Senior consultant – Atos Syntel Inc USA
10/2018 – 02/2021
●Designed and created a pre-production Big Data environment (Palladium in American Express) to minimize the development and testing time to launch new Merchant Offers features. The new environment reduced the time to release the new features upto 50% to the actual time.
●Designed and implemented an enhanced Partner Recognition Attribution System in PySpark and UNIX. This has enabled accurate recognition of Partners like Google, Amazon and Affiliates contributing to Amex product campaigns.
●Harvested valuable insights from customer credit card data using Predictive analytical techniques to identify Prospective customers in Hive, PySpark and UNIX.
●Developed an application to consume the merchant offer score API from the GBM Machine Learning recommendation system, successfully implemented a feature that drives personalized offer promotion on the customer UI
●Analyzed, Aggregated, segmented marketing data and developed Tableau dashboard reports for Marketing and Campaign management applications.
Technology Lead – Infosys USA
02/2018 – 10/2018
●Increased Operational efficiency by analyzing potential threats to business continuity and proposed effective workarounds, minimizing disruptions and ensuring uninterrupted operations.
●Led the coordination efforts between Business, Technical, and Development teams located across various geography’s, fostering effective communication and knowledge-sharing for successful Logistic Management project delivery.
Delivery Project Lead – Mphasis India
08/2015 – 04/2016
●Designed and developed data mismatch reporting applications in REST API for Insurance applications.

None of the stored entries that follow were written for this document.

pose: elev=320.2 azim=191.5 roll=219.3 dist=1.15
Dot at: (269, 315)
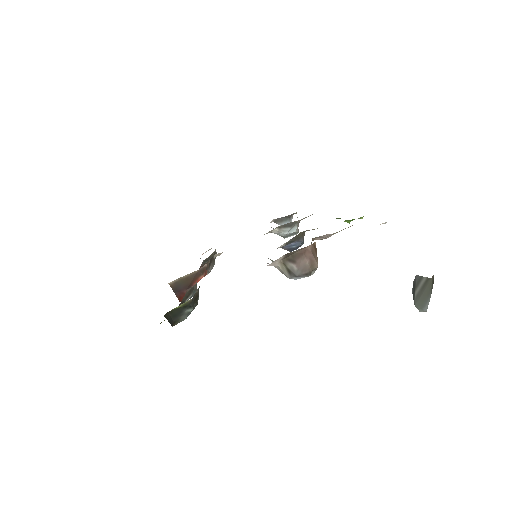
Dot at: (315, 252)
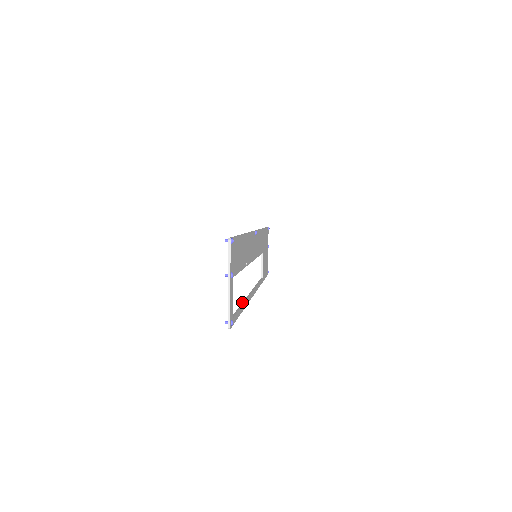
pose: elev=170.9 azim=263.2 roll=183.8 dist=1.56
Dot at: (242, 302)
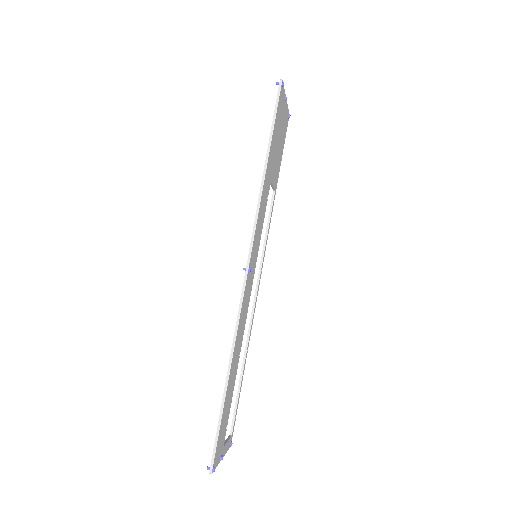
Dot at: (242, 363)
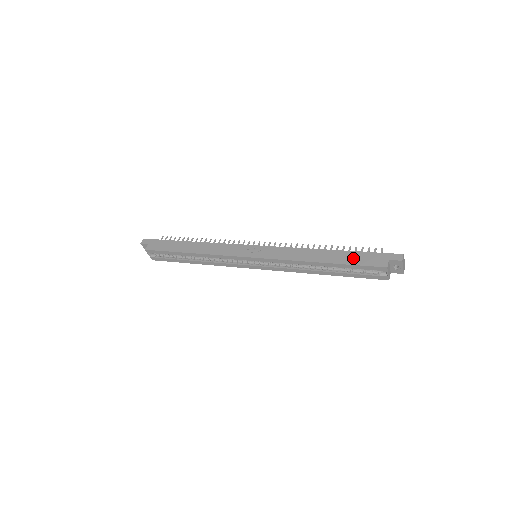
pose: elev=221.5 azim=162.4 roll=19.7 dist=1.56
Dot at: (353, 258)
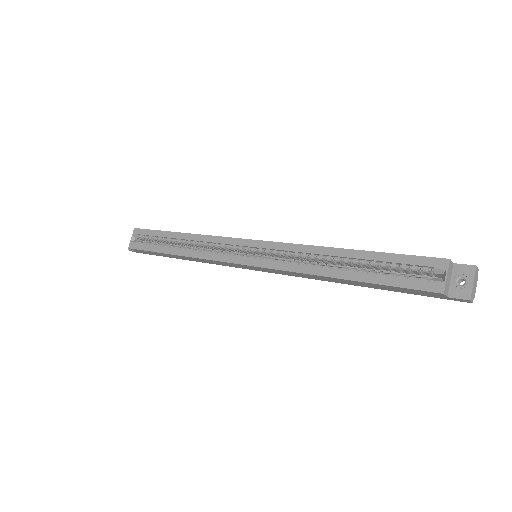
Dot at: occluded
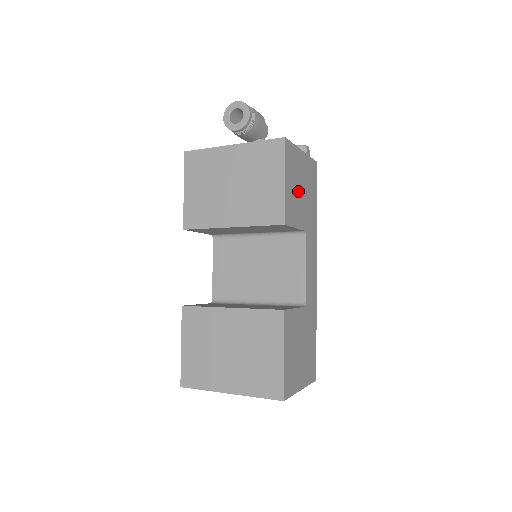
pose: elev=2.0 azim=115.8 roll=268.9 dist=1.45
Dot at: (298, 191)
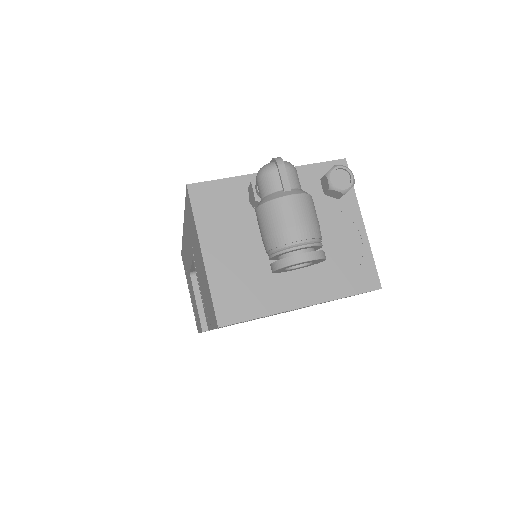
Dot at: occluded
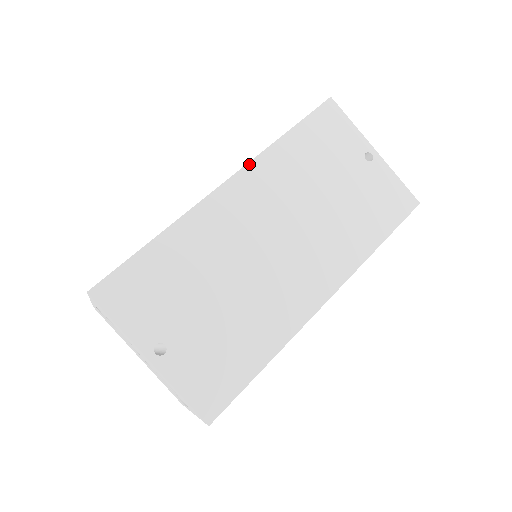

●Enabling automated identification and reporting of data inconsistencies.
●Strategized and implemented the automation of dynamic SQL*Loader control file generation and post-production reconciliation process.
Associate Lead Engineer – CGI India
11/2008 – 02/2015
●Spearheaded the development of the global Credit Risk data worldwide (BNP Paribas) applications in Sybase, leading a cross-functional team of 10 engineers across India and France.